### Passage to read
=== Section Start ===

A parallel plate capacitor has a capacitance of 6 x 10⁻¹² F and a charge of 0,3 x 10⁶ C on each one of the identical metal plates - NSC Technical Sciences - Question 8 - 2023 - Paper 1

The capacitance is directly proportional to the charge on the plates. This can be expressed mathematically as:

$C \propto Q$

where $C$ is the capacitance and $Q$ is the charge.

Using the formula for capacitance:

$C = \frac{Q}{V}$

we can rearrange to find the potential difference $V$:

$V = \frac{Q}{C}$

Substituting the values:

$V = \frac{0,3 \times 10^{-6} C}{6 \times 10^{-12} F} = 50,000 V = 50 kV$

Using the formula for capacitance in terms of area and distance:

$C = \varepsilon_0 \frac{A}{d}$

Where:

• $C$ is the capacitance
• $\varepsilon_0$ (permittivity of free space) = $8.85 \times 10^{-12} \text{ F/m}$
• $A$ is the area of one plate
• $d$ is the separation between the plates (5 cm = 0.05 m)

Rearranging for $A$ gives:

$A = C \cdot \frac{d}{\varepsilon_0}$

Substituting the known values:

$A = 6 \times 10^{-12} F \cdot \frac{0.05 m}{8.85 \times 10^{-12} F/m} \approx 3.39 \times 10^{-2} m^2$

=== Section End ===

### To do
(a) In the capacitor solution, what separation between the plates is used to find the plate area?
(b) Summarize the capacitor solution in two sentences.
(c) Reproduce the part of the capacitor solution between "A parallel plate" and "is the charge.", inclusive, word for word.

### Available data
=== Section Start ===

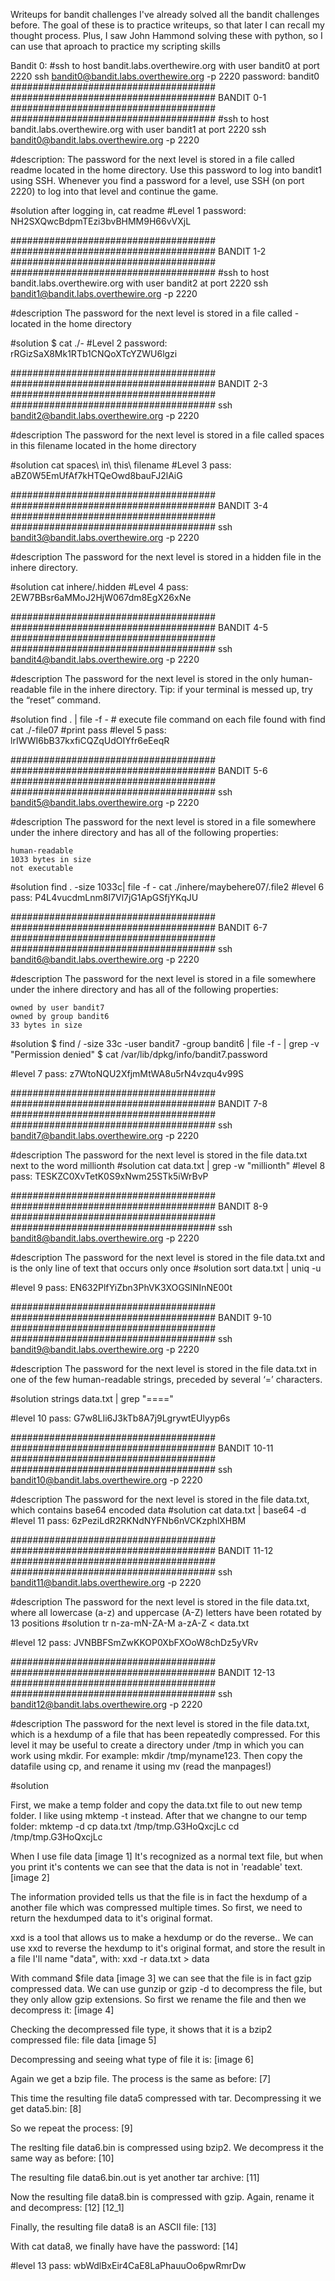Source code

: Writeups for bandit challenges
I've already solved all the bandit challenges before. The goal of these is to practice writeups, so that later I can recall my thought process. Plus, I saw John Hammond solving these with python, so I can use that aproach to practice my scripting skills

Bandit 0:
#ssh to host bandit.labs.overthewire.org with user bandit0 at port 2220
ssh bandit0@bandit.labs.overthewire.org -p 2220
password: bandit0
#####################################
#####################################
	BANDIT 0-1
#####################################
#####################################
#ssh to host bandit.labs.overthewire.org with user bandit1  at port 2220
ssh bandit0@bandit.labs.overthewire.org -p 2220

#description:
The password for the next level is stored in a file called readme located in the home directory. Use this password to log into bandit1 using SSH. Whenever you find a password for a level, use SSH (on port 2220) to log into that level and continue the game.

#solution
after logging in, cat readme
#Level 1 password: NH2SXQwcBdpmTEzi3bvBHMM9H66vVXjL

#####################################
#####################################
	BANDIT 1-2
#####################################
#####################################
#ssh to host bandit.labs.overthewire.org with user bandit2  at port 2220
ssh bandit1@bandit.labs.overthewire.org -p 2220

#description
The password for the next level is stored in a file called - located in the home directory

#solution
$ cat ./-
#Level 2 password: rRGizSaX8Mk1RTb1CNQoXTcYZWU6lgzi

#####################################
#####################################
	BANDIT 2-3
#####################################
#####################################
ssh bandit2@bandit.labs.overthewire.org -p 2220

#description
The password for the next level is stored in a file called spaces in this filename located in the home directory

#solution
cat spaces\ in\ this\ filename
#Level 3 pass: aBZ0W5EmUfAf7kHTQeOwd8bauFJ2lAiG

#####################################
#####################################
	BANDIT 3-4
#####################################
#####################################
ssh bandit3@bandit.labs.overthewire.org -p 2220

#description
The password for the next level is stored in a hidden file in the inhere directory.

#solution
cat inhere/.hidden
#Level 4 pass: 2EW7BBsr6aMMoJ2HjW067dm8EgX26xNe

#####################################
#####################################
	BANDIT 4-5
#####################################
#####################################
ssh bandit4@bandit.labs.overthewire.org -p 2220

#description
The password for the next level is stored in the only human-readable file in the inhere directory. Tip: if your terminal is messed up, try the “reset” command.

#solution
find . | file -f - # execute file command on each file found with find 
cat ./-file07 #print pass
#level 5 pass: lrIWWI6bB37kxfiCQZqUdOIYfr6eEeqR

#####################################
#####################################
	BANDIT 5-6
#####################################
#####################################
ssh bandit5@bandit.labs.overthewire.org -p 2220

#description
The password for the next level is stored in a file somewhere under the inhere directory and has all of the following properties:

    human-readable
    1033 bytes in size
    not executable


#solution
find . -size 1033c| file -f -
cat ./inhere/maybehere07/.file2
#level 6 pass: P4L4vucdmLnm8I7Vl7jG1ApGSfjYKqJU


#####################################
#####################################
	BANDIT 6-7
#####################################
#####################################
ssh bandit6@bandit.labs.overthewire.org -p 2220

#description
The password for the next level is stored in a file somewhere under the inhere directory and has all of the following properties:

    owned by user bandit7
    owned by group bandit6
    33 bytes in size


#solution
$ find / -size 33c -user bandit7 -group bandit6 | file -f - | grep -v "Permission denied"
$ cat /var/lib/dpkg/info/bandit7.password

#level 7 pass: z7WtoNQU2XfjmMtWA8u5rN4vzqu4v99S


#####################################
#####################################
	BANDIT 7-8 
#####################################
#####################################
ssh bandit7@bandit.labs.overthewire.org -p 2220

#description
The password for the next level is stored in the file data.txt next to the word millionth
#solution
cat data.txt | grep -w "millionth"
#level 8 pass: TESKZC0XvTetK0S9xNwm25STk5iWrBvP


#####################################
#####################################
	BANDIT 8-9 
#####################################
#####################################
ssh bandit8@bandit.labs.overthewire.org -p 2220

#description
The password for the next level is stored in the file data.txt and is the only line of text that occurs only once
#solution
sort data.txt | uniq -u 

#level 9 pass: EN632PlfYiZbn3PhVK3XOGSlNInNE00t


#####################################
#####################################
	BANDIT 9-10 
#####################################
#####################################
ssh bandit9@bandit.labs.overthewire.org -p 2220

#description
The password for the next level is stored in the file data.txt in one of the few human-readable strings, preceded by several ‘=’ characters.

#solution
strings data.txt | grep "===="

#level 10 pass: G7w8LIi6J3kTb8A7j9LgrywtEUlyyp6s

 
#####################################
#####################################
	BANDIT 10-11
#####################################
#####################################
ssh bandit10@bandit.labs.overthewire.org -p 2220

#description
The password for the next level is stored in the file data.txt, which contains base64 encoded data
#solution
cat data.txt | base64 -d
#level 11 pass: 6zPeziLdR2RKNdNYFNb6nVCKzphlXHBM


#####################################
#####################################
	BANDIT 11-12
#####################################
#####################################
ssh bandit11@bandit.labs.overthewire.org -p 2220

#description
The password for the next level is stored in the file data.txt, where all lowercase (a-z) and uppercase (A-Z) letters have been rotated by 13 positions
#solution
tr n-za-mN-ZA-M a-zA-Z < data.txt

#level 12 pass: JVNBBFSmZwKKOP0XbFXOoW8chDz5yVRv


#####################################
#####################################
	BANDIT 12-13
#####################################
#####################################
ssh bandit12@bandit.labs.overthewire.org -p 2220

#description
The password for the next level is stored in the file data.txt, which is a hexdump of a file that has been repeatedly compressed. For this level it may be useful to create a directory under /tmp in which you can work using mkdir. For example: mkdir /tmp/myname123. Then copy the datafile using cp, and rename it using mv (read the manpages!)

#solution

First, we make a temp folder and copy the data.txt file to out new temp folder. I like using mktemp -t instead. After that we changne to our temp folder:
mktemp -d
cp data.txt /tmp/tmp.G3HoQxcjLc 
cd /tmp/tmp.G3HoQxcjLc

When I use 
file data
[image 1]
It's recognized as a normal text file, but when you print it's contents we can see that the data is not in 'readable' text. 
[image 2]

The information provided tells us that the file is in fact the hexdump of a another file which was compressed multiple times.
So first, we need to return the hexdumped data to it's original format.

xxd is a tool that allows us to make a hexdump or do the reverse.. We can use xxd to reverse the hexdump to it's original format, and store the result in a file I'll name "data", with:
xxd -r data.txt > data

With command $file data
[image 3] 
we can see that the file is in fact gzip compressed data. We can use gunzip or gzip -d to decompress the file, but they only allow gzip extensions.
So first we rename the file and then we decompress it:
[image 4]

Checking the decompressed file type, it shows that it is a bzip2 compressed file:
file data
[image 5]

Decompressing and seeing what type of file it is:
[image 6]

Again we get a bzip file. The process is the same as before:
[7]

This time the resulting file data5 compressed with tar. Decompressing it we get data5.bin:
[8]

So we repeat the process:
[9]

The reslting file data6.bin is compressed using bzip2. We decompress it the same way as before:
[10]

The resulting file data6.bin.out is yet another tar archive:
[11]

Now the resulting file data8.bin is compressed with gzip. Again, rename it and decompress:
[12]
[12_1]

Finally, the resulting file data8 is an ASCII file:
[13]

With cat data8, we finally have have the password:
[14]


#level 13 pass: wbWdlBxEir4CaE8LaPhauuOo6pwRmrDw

=== Section End ===

### Solution list
(a) 5 cm, which is 0.05 m.

(b) The solution rearranges the formula C = Q/V to find the potential difference between the plates, which comes out to 50,000 V, or 50 kV. It then rearranges C = ε₀A/d, using a plate separation of 0.05 m, to get the area of one plate, about 3.39 × 10⁻² m².

(c)
A parallel plate capacitor has a capacitance of 6 x 10⁻¹² F and a charge of 0,3 x 10⁶ C on each one of the identical metal plates - NSC Technical Sciences - Question 8 - 2023 - Paper 1

The capacitance is directly proportional to the charge on the plates. This can be expressed mathematically as:

$C \propto Q$

where $C$ is the capacitance and $Q$ is the charge.